THE NAME OF A CLINT EASTWOOD WESTERN

cobra44

Member
Joined
Feb 7, 2007
Messages
957
Reaction score
69
A lot of you are western movie fans. I have been trying to remember the name of this one Clint movie that I would like to see again.
It has a scene where he is in a saloon (I know almost all of his movies did) and he is going to leave and knows that there are guys waiting to ambush him.
He says something like, I'll kill your mother, your father, etc, and I think that he even mentions their dog, and the bad guys take off.
Anyone know what the name is?
Any information would be greatly appreciated.
 
Register to hide this ad
Movie

Those words were spoken in Unforgiven. It was raining in that scene and I believe he told them to give his partner a proper burial as well.
That is IIRC

Bruce
 
Thanks for the answer.
I will check the local shops to see if they have it.
 
That was his last western made and it was in 1992. Doesn't seem like that long ago-still a great movie.
 
That was a great scene in a great movie, one of Clint's best.
 
Unforgiven is one of the best modern westerns. A true master piece.
 
Little Bill-"You just shot an unarmed man!"
William Munny-"Well, he should have armed himself if he's going to decorate his saloon with my friend."
 
Somewhere, in some college, there's a semester-long philosophy class that deals exclusively with the movie "Unforgiven." It's one of the most brilliant westerns ever made.
 
MY personal favorite is from another epic Clint Eastwood movie-Outlaw Josey Wales. Another saloon scene where the bounty hunter comes into the saloon to get Josie

Josey Wales: "...you a bounty hunter?"

Bounty hunter: "A man has to make a living"

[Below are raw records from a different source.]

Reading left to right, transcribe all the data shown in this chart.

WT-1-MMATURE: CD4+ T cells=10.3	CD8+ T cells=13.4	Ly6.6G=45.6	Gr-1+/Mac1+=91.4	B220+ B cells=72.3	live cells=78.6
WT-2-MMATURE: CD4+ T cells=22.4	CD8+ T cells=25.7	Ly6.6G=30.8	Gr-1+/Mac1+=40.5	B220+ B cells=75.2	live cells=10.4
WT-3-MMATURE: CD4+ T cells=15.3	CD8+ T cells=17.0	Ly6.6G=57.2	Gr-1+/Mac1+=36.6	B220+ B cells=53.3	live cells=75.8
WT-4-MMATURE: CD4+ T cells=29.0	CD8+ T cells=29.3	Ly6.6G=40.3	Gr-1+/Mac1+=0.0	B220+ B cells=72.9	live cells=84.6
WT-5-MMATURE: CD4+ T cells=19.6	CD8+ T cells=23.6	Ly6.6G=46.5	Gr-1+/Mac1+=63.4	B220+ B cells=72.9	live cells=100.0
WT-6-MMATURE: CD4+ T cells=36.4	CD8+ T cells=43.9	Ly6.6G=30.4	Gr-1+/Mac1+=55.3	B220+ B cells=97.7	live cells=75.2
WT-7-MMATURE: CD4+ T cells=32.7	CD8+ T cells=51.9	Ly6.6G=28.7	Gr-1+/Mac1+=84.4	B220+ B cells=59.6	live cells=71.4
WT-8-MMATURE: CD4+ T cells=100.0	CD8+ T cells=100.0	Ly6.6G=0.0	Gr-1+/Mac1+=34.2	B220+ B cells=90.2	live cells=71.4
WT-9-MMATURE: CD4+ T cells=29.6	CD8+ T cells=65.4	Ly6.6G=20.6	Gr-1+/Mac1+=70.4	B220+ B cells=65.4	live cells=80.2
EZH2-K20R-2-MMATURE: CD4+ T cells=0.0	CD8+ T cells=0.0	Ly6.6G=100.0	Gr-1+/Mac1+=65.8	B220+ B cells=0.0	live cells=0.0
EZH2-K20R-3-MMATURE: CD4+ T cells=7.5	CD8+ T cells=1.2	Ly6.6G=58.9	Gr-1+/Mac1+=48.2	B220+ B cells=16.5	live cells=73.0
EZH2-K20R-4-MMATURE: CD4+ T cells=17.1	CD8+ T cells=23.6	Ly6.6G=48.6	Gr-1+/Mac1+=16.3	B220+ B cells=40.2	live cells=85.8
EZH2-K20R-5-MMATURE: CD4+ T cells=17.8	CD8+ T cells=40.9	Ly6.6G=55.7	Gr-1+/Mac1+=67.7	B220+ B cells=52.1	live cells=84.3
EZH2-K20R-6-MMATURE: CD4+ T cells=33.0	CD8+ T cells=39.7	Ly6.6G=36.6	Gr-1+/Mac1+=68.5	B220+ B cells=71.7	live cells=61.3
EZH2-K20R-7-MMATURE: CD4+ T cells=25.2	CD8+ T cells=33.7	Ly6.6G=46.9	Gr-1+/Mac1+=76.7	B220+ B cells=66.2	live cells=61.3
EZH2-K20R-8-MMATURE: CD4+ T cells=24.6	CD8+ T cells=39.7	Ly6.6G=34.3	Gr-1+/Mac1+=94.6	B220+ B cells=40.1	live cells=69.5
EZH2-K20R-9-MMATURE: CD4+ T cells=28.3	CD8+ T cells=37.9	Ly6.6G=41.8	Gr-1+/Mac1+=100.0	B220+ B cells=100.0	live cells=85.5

Josey Wales: "Dying ain't much of a living, boy"
 
Yes its a great western. Gene Hackman is good at playing a rotten crud too. And Clint he is excellent. I may be incorrect but like so many Hollywood idiots I believe Hackman is anti-2nd Amendment. It comes with the territory. In old England (Shakespeare time ) actors were looked down upon and considered trash. Now they are held in high esteem. A few are probably good persons. Make your own mind up but look at there lifestyles. John Travolta is an example.

Wait back to the movie. How about the Spencer rifle? Or the misfires with Clints double? A bit of interesting firepower and something that was more common than we experience.
 
Last edited:
Hackman was great as sadistic sheriff Lil Bill too.

Madam: "You just kicked the crap out of an innocent man!"

Lil Bill (after beating Clint): Innocent? Innocent of what?"
 
I watched some of it last night, I know this has been discussed before, but why does a cowboy when confronted with a fight has to lever a round into the chamber. Death came in an instant in the old west, you had to be prepared. I guess it is for show, kind of like working a pump action on a shotgun for effect.
 
I guess I'm the only one that thinks it's nothing but Hollywood trash then.

The hero of the movie is a man who constantly tells how good he is since his deceased wife changed him so much, so much so that it actually gets sickening, he won't drink alcohol, won't touch another woman, yada, yada, yada.

But he thinks nothing of leaving his two pre-teen children alone to run a pig-farm, that he can't run himself, in order to murder two men for money. Then, after one of his accomplices is killed for his part in a felony, he murders several more people who did nothing to him or his friend. Exactly what is the message that this movie delivers to the audience? How is he a Hero?

I guess I see the movie differently than everyone esle. The way all the other characters in the movie are portrayed as cowards, or psychos, and nothing like our poor protagonist, that has even forgotten how to ride a horse, in a time when everyone had to know how to ride a horse. It looks to me like typical liberal arts garbage. He is justified in anything he does because he's a movie star. I don't buy it in the movies and I don't buy it in real life.